TASK OBJECTIVE
Answer these questions about the nicardipine text:
(a) Which food does it name as the main concern?
(b) How do CYP3A4 inducers such as rifampin affect the drug?
(c) Why should the drug be avoided in severe aortic stenosis?

SOURCE EXTRACT
Important drug interactions:
CYP3A4 inhibitors (e.g., ketoconazole, itraconazole, erythromycin, ritonavir) → increase nicardipine levels, leading to excessive hypotension and side effects
CYP3A4 inducers (e.g., rifampin, carbamazepine, phenytoin) → decrease effectiveness by lowering drug levels
Other antihypertensives (beta-blockers, ACE inhibitors, diuretics) → additive blood pressure lowering effect, may cause hypotension
Digoxin → nicardipine may increase digoxin levels in some cases, requiring monitoring
Cyclosporine/tacrolimus → may have increased levels when used with nicardipine, increasing toxicity risk
FOOD INTERACTIONS
Nicardipine has minimal food interactions, and it can be taken with or without food. The main concern is grapefruit or grapefruit juice, which inhibits CYP3A4 and can increase drug levels, potentially leading to excessive hypotension and side effects. Other normal foods do not significantly affect its action.
CONTRAINDICATIONS
Nicardipine is contraindicated in patients with known hypersensitivity to the drug or other dihydropyridine calcium channel blockers. It should be avoided in cases of severe aortic stenosis because the vasodilation can worsen cardiac output. It is also contraindicated in unstable angina or acute myocardial infarction when not managed in a controlled setting, as excessive vasodilation may lead to reflex tachycardia and worsen ischemia
SIDE EFFECTS
Headache
Flushing
Dizziness
Hypotension
Peripheral edema
OVER DOSAGE
Severe hypotension
Reflex tachycardia
Dizziness
Syncope
Weakness
Flushing
TOXICITY
Nicardipine toxicity results from excessive vasodilation and leads mainly to severe hypotension, reflex tachycardia, dizziness, flushing, and in serious cases circulatory collapse or shock. It may also cause syncope, weakness, and rarely myocardial ischemia.

DATA UNDER STUDY
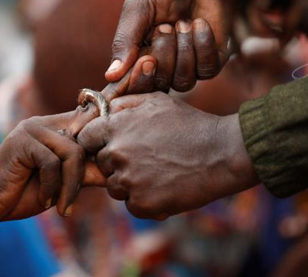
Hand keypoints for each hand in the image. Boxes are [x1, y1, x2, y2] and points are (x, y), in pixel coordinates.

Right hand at [0, 112, 105, 231]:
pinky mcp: (21, 141)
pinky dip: (52, 187)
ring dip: (69, 185)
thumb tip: (115, 171)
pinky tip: (43, 200)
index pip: (89, 119)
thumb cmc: (21, 194)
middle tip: (70, 202)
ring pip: (72, 152)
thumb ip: (84, 173)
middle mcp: (44, 123)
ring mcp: (31, 129)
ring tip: (60, 204)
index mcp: (54, 128)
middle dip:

ANSWER TO THE EXERCISE
(a) Grapefruit or grapefruit juice.
(b) They decrease its effectiveness by lowering drug levels.
(c) The vasodilation can worsen cardiac output.